Arthur De Vany is a fascinating man who has had an eclectic and prolific life. He has a PhD and was involved in using data to make predictions in the movie industry. When his son was diagnosed with Type 1 diabetes, he noted how poor the treatments were and so he took a deep dive in to nutrition and developed some key insights. De Vany is credited for is pioneering the idea of the Paleolithic diets and lifestyles. His core insight is very simple and easy to understand; he contends that modern lifestyles are simply incompatible with our genetic structure which developed in the Paleolithic era and subsequently, to maximize health, we need to replicate components of that era when it came to diet and exercise. His orientation towards ketogenic diets and CrossFit type exercise was early and ground breaking and so while he is not a researcher like Hayflick, he is a pioneer in concepts that are considered to be both received wisdom and pioneering. Very few would argue against limited blood sugar spikes and high intensity bursts of activity. Further, he’s in incredible condition for his age and in that sense, he’s also a boundary pusher.

Cynthia Kenyon

Cynthia Kenyon is a researcher at the University of San Francisco who has studied aging in a small worm called “C elegans.” Her TED talk liked below was one of the first I saw on the subject of aging and it was so engaging it really set me off on my path to know and understand aging much better. She speaks about the genetic markers she has noted in her worm subjects and experiments and she has learned, by manipulating these genes, to regulate up or down the work lifespan. She has asserted that there is a control mechanism for aging and it is genetic. She claims that these control mechanisms must have been a part of evolution and while they may work a little differently in every animal, they are there in EVERY animal somewhere. There are aging pathways in humans, linked to our genes, and they are subject to alternation and manipulation.

Ray Kurzweil

Ray Kurzweil studied at MIT and graduated in 1970, and he has been at the cutting edge of computer science for decades. Like so many others, he is not a doctor or medical researcher, but he is a technologist with a passionate interest in the realm of aging and life extension. His training is in information technology and computing, but after pioneering many products, including a synthesizer that carries his name. He is known for promoting something called ‘The Singularity’ which is the idea that computing technology and machine intelligence is accelerating at such a rapid pace that it will eventually overtake human intelligence and become the dominate factor on earth. These technologies will combine with genetics, nanotechnologies, and many other health technologies to radically extend human life.
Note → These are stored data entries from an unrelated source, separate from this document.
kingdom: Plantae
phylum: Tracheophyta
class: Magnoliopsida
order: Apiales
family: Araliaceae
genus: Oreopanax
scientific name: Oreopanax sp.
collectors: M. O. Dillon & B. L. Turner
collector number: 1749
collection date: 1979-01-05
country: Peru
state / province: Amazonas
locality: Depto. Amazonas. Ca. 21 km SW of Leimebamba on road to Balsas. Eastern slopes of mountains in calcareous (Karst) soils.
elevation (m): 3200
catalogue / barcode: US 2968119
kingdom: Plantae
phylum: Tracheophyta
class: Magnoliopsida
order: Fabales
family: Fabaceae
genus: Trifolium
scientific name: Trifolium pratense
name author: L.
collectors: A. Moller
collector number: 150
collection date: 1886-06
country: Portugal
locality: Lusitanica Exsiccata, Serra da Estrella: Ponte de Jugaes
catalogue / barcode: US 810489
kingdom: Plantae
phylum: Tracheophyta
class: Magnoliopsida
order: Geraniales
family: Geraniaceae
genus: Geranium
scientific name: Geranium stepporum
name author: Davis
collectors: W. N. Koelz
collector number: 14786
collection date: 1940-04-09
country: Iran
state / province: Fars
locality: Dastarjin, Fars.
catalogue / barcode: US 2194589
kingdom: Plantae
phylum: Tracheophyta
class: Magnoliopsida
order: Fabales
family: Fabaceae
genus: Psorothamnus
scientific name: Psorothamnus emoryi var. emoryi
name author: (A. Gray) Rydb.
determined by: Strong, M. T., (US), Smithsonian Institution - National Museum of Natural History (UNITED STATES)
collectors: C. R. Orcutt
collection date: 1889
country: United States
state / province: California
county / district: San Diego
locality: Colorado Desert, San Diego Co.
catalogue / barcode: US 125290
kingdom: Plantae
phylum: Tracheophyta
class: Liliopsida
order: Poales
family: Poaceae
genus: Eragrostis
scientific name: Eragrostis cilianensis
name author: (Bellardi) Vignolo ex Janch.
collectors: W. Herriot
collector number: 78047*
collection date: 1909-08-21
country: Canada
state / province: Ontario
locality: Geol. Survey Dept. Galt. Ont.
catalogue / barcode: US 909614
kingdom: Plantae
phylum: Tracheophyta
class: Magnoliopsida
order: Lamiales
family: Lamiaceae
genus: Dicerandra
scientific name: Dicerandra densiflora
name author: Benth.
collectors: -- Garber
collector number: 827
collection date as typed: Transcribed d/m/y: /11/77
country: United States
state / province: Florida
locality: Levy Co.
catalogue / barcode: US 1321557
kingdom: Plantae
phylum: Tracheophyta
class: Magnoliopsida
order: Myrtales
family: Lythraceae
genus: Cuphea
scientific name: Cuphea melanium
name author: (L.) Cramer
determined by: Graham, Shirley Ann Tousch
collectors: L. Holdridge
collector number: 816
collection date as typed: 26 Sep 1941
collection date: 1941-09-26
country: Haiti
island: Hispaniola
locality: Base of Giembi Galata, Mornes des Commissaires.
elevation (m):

He could be described as a futurist and his predictions are wildly enthusiastic about the future of aging.

Elizabeth Blackburn

Elizabeth Blackburn has been a tremendous beneficiary of the work done by Leonard Hayflick. She and Carol Greider and Jack Szostaks won a Nobel Prize in 2009 for breakthrough work furthering the understanding of telomeres and the enzyme telomerase. The importance of telomerase has led to continued research at the University of California San Francisco, where she studies the effect of telomeres and telomerase activity on cellular aging.